If the proprietor of the shop was anxious about his present prospects of making a sale, he didn’t show it. He continued to tinker with the watch he was fixing as I browsed the shelves. They held a strange assortment of wares. There were lockets opened to show sepia-toned photographs under mottled glass, and brooches woven from the hair of the deceased. Many of the rings and brooches were adorned with urns, willow trees, and doves—all traditional symbols of mourning. One whole shelf contained nothing but brooches of painted eyes. I’d read about these in a jewelry history class. They were called lover’s eye brooches, a Georgian style that had been made fashionable by the Prince of Wales when he commissioned his court miniaturist to paint just his mistress’s eye so no one would guess her identity. I’d seen pictures of them in books and one or two in antiques shops, but it was disconcerting to see so many of the disembodied eyes in one place.

“Was there anything in particular you were looking for?”

The question was voiced so softly that for a moment I thought it was only in my head. I couldn’t help responding, in my head,
A way out of my troubles, thank you very much.
But aloud I said, “I’m always on the lookout for old signet rings. I use them in my jewelry designs.” I held up my necklace for the
man to see. He held up his magnifying glass and leaned over the counter to get a better look.

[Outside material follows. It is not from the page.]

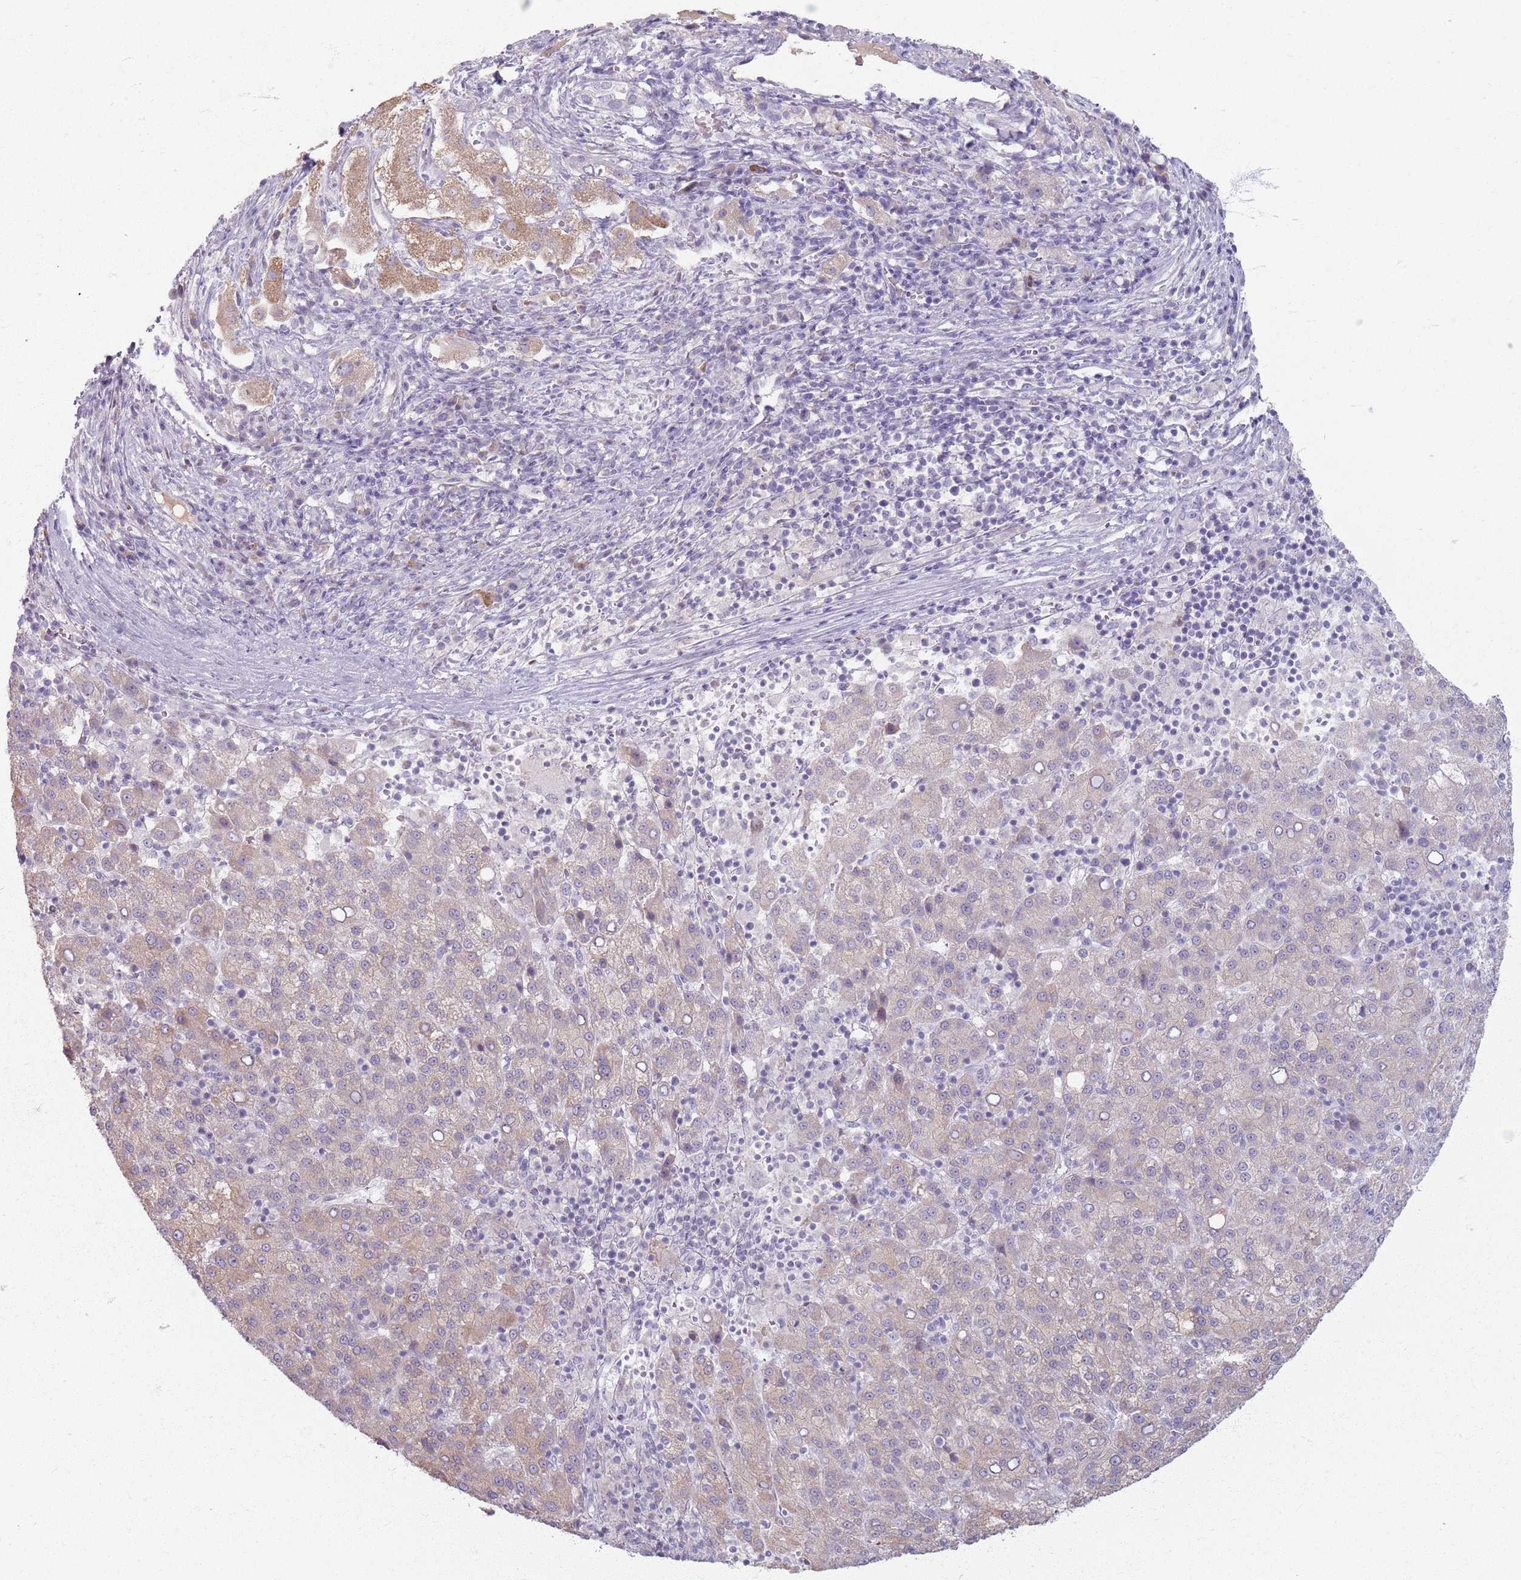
{"staining": {"intensity": "moderate", "quantity": "<25%", "location": "cytoplasmic/membranous"}, "tissue": "liver cancer", "cell_type": "Tumor cells", "image_type": "cancer", "snomed": [{"axis": "morphology", "description": "Carcinoma, Hepatocellular, NOS"}, {"axis": "topography", "description": "Liver"}], "caption": "Hepatocellular carcinoma (liver) tissue shows moderate cytoplasmic/membranous staining in approximately <25% of tumor cells", "gene": "CRIPT", "patient": {"sex": "female", "age": 58}}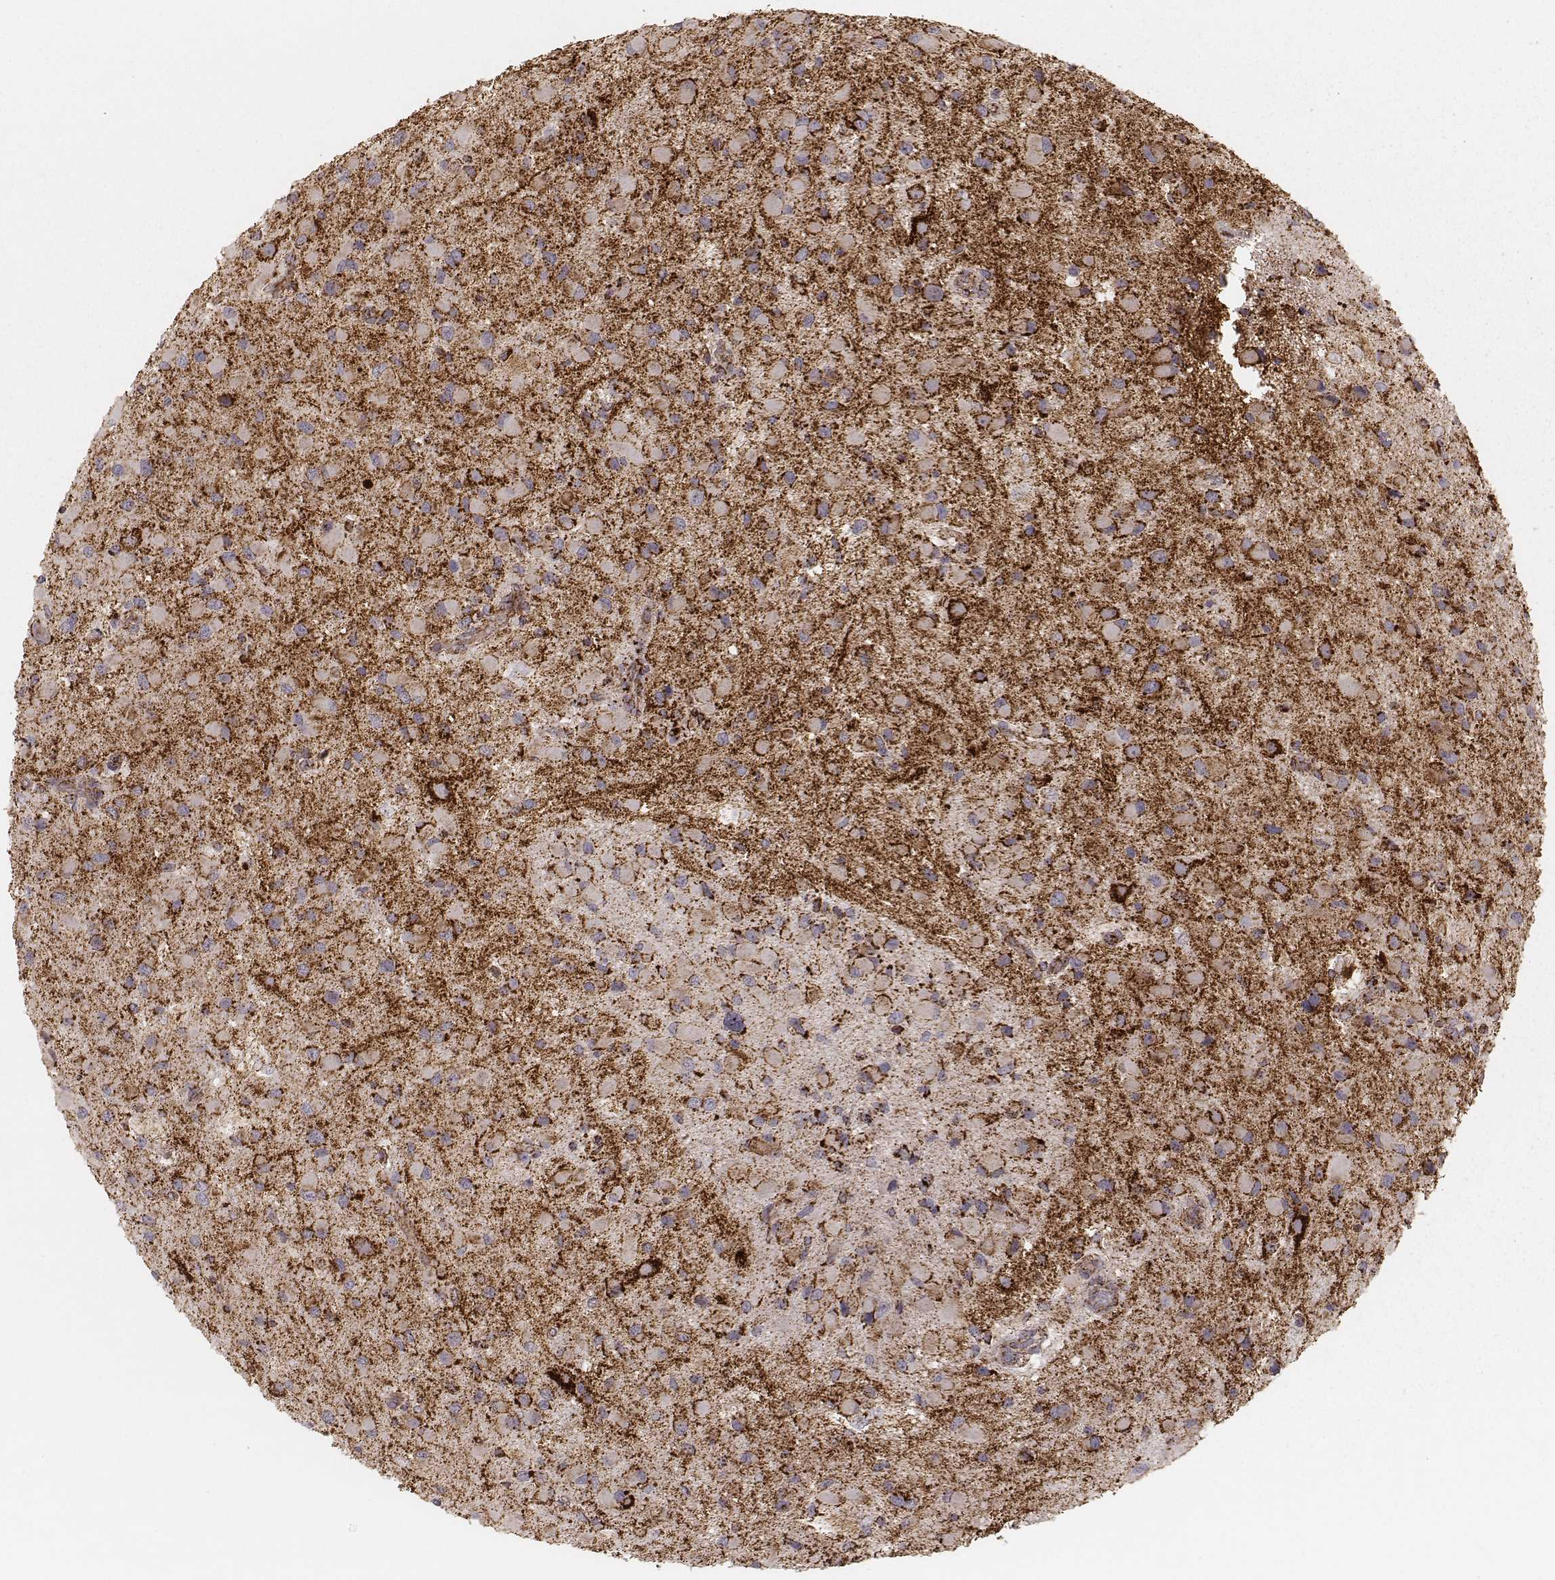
{"staining": {"intensity": "strong", "quantity": ">75%", "location": "cytoplasmic/membranous"}, "tissue": "glioma", "cell_type": "Tumor cells", "image_type": "cancer", "snomed": [{"axis": "morphology", "description": "Glioma, malignant, Low grade"}, {"axis": "topography", "description": "Brain"}], "caption": "Tumor cells show high levels of strong cytoplasmic/membranous staining in approximately >75% of cells in human glioma.", "gene": "CS", "patient": {"sex": "female", "age": 32}}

The moment he saw the design he lowered the glass and looked up. His eyes were a curious shade of amber, all the more startling in a deeply bronzed face framed by snow-white hair and carefully trimmed goatee.

“Are you by any chance Garet James, the owner of Cygnet Designs?” he asked.

“Why, yes,” I said, pleased at the recognition. I’d gotten some good press, but I wasn’t used to being “recognized.” “That’s me. I’m surprised an antiques dealer would know it.”

“I like to keep abreast of modern times,” he said. When he smiled, a million fine lines spanned his deeply bronzed skin. I had the notion that he had spent time at sea, squinting into sun and rain at the helm of a ship, but it was more likely he’d just played a few too many rounds on the golf course. “I read the piece in
New York
magazine last week. I admire the way you make use of old materials to make something new. You’re a real artist.”

“Just a craftsman,” I said quickly.

“You’re being modest.”

“Not really. I know the difference.” I’d grown up among artists—painters and sculptors—and I knew what it meant to be a real artist, but I didn’t have to tell this stranger all that—or that the last thing I wanted to be was an artist.

He narrowed his eyes. “I’ve looked at your designs on your website. But I don’t believe I’ve seen this particular design there.”